A senior American diplomat says the United States wants India and Pakistan to restore a mutual truce in Kashmir to de-escalate tensions over the disputed Himalayan region.
The statement by Alice Wells, the outgoing principal deputy assistant secretary of state for South and Central Asia, comes as Indian and Pakistani troops are locked in almost daily skirmishes across their de facto Kashmir border, known as the Line of Control.
On Thursday, Islamabad said it had again summoned a senior Indian diplomat to the foreign ministry to protest continued alleged cease-fire violations by India’s military forces resulting in fresh civilian casualties in the Pakistani-ruled part of Kashmir.
Intensified hostilities between the nuclear-armed rival nations over the past year have rendered ineffective a mutual 2003 Kashmir truce and raised fears the tensions could escalate into a broader conflict between Pakistan and India. The nations have fought three wars, two of them over Kashmir, which remains the primary source of regional tensions.

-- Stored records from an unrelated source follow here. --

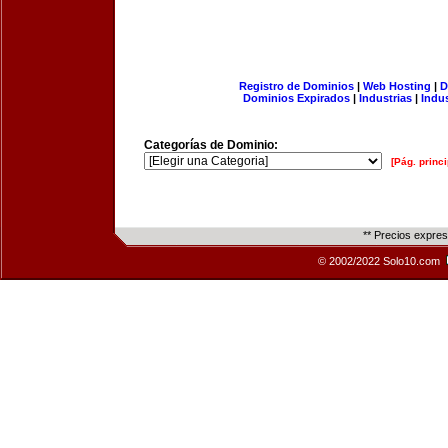
Registro de Dominios
|
Web Hosting
|
D
Dominios Expirados
|
Industrias
|
Indu
Categorías de Dominio:
[Pág. princi
** Precios expre
© 2002/2022 Solo10.com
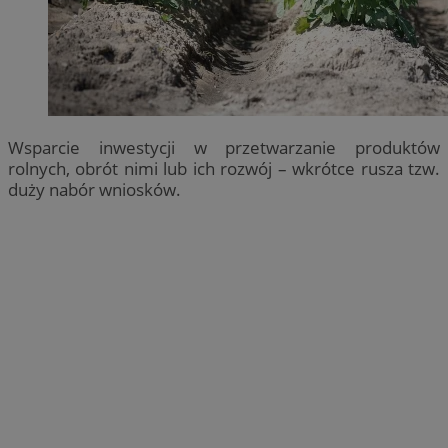
Wsparcie inwestycji w przetwarzanie produktów
rolnych, obrót nimi lub ich rozwój – wkrótce rusza tzw.
duży nabór wniosków.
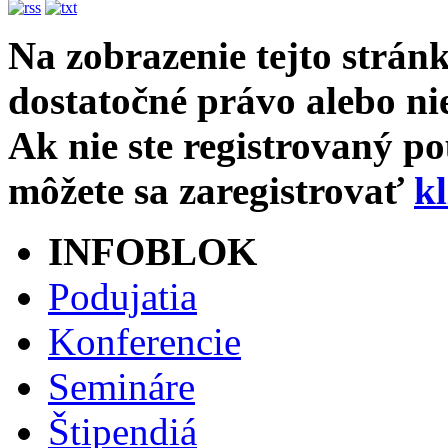
Na zobrazenie tejto strán
dostatočné právo alebo nie
Ak nie ste registrovaný p
môžete sa zaregistrovať
k
INFOBLOK
Podujatia
Konferencie
Semináre
Štipendiá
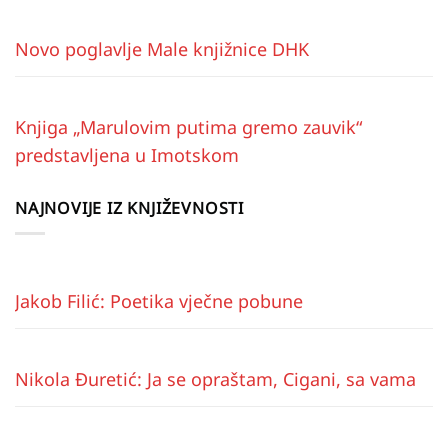
Novo poglavlje Male knjižnice DHK
Knjiga „Marulovim putima gremo zauvik“
predstavljena u Imotskom
NAJNOVIJE IZ KNJIŽEVNOSTI
Jakob Filić: Poetika vječne pobune
Nikola Đuretić: Ja se opraštam, Cigani, sa vama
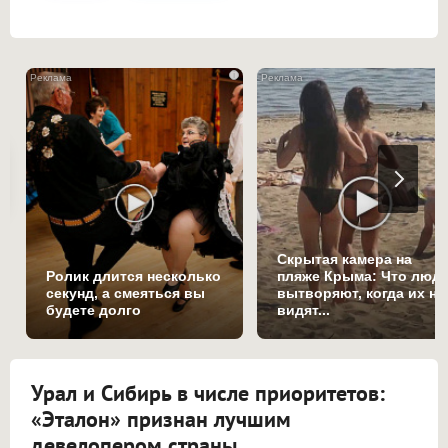
i
Скрытая камера на
Ролик длится несколько
пляже Крыма: Что люд
секунд, а смеяться вы
вытворяют, когда их не
будете долго
видят...
Урал и Сибирь в числе приоритетов:
«Эталон» признан лучшим
девелопером страны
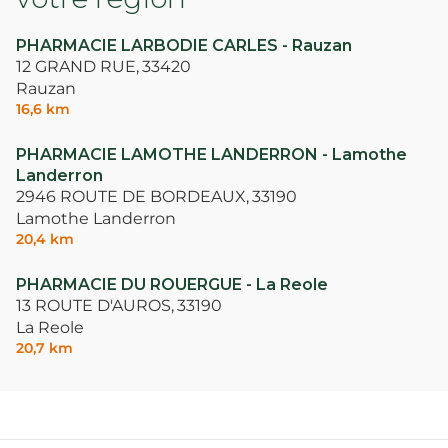
PHARMACIE LARBODIE CARLES - Rauzan
12 GRAND RUE,
33420
Rauzan
16,6 km
PHARMACIE LAMOTHE LANDERRON - Lamothe
Landerron
2946 ROUTE DE BORDEAUX,
33190
Lamothe Landerron
20,4 km
PHARMACIE DU ROUERGUE - La Reole
13 ROUTE D'AUROS,
33190
La Reole
20,7 km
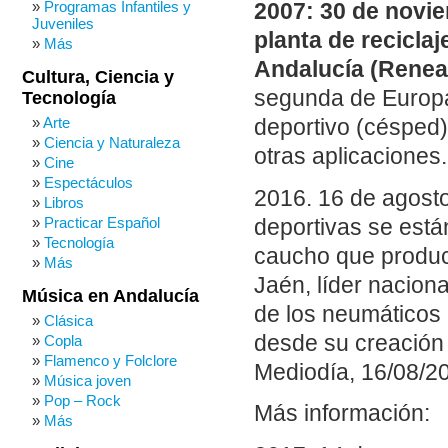
Programas Infantiles y
2007: 30 de novie
Juveniles
planta de recicla
Más
Andalucía (Renea
Cultura, Ciencia y
segunda de Europa,
Tecnología
Arte
deportivo (césped)
Ciencia y Naturaleza
otras aplicaciones.
Cine
Espectáculos
2016. 16 de agosto
Libros
Practicar Español
deportivas se está
Tecnología
caucho que produc
Más
Jaén, líder naciona
Música en Andalucía
de los neumáticos 
Clásica
desde su creación
Copla
Flamenco y Folclore
Mediodía, 16/08/20
Música joven
Pop – Rock
Más información:
Más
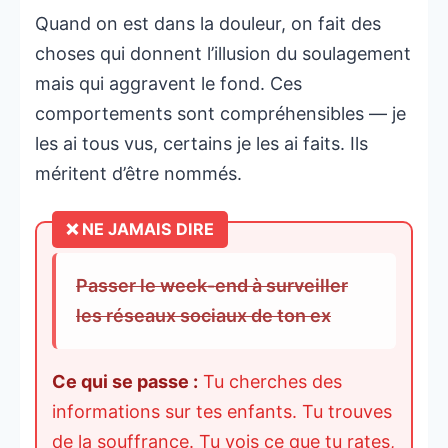
Quand on est dans la douleur, on fait des
choses qui donnent l’illusion du soulagement
mais qui aggravent le fond. Ces
comportements sont compréhensibles — je
les ai tous vus, certains je les ai faits. Ils
méritent d’être nommés.
Passer le week-end à surveiller
les réseaux sociaux de ton ex
Ce qui se passe :
Tu cherches des
informations sur tes enfants. Tu trouves
de la souffrance. Tu vois ce que tu rates,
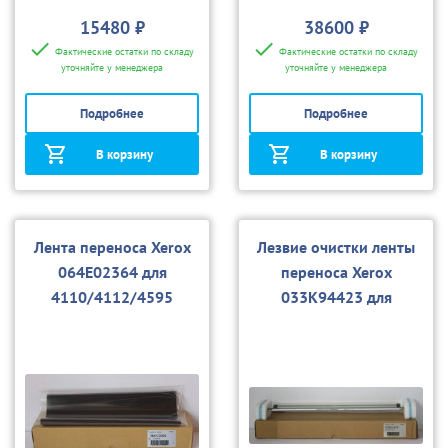
15480 ₽
38600 ₽
Фактические остатки по складу
Фактические остатки по складу
уточняйте у менеджера
уточняйте у менеджера
Подробнее
Подробнее
В корзину
В корзину
Лента переноса Xerox
Лезвие очистки ленты
064E02364 для
переноса Xerox
4110/4112/4595
033K94423 для
4110/4112/4595, D95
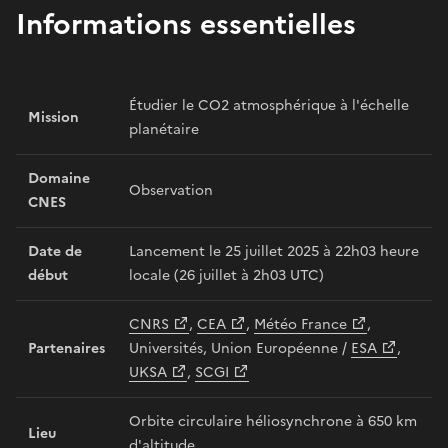
Informations essentielles
Étudier le CO2 atmosphérique à l'échelle
Mission
planétaire
Domaine
Observation
CNES
Date de
Lancement le 25 juillet 2025 à 22h03 heure
début
locale (26 juillet à 2h03 UTC)
CNRS
,
CEA
,
Météo France
,
Partenaires
Universités, Union Européenne /
ESA
,
UKSA
,
SCGI
Orbite circulaire héliosynchrone à 650 km
Lieu
d'altitude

Both India and Pakistan claim the region in full.
“We certainly support practical steps that India and Pakistan can take to reduce tensions such as restoring the 2003 Line of Control cease-fire while continuing to press Pakistan to take credible steps to dismantle terrorist groups,” Wells told a seminar Wednesday through video link organized by Washington-based Atlantic Council.
For its part, India alleges Pakistani troops commit cease-fire violations to help militants trying to infiltrate Indian-Kashmir to foment separatist violence there, charges Islamabad rejects.
Wells noted in her speech that the Trump administration’s “broader and healthier engagement” with Pakistan has encouraged the South Asian country to take “constructive” steps to counter regional terrorism.
“I welcome the important statements that Prime Minister Khan issued, that there is no role for non-state actors, that anybody who crosses the border into Kashmir is an enemy of Pakistan and an enemy of Kashmiris,” noted the American diplomat.
Wells hailed the recent prosecution and conviction of an Islamic cleric in Pakistan who is accused of masterminding the 2008 deadly attacks in Mumbai. Washington has offered a reward of $10 million to bring the cleric, Hafiz Saeed, to justice, though he denies the charges.
“I don’t term these steps irreversible, but they are important steps,” Wells said. She also noted economic regulations recently enacted by Pakistani officials to counter money laundering and curb terrorist financing to groups involved in cross-border terrorism.
A traditionally strained relationship between India and Pakistan has deteriorated since last August when New Delhi unilaterally stripped autonomy of Indian-administered part of Kashmir and imposed a strict security lockdown, coupled with a communications blockade in the majority-Muslim state to deter dissent. The restrictions have since been partially eased.
Islamabad rejected the move, saying Kashmir is an internationally recognized dispute under a United Nations Security Council resolution and neither side could unilaterally alter the status. India has rebutted the criticism, describing its Kashmir-related measures as an internal matter.
Afghan peace and FATF
Wells also praised Pakistan’s “important” role in facilitating U.S. efforts to end the war in Afghanistan, America’s longest, and promote a political reconciliation between the Taliban insurgency and other Afghan groups.
This role is believed to have given Pakistan crucial backing of Washington at global financial institutions, such as the International Monetary Fund, in order to borrow much-needed funding for the country’s struggling economy.
Pakistani officials say U.S. support also played a role in securing much-needed relief from the Paris-based Financial Action Task Force (FATF), a global watchdog against money laundering and terrorist financing.
The FATF has placed Pakistan on its watch list of countries with weak regulations to prevent money laundering and terrorist financing. It requires Islamabad to complete all tasks in a proposed action plan to avoid being blacklisted by FATF, which would make international business dealings almost impossible for Pakistan.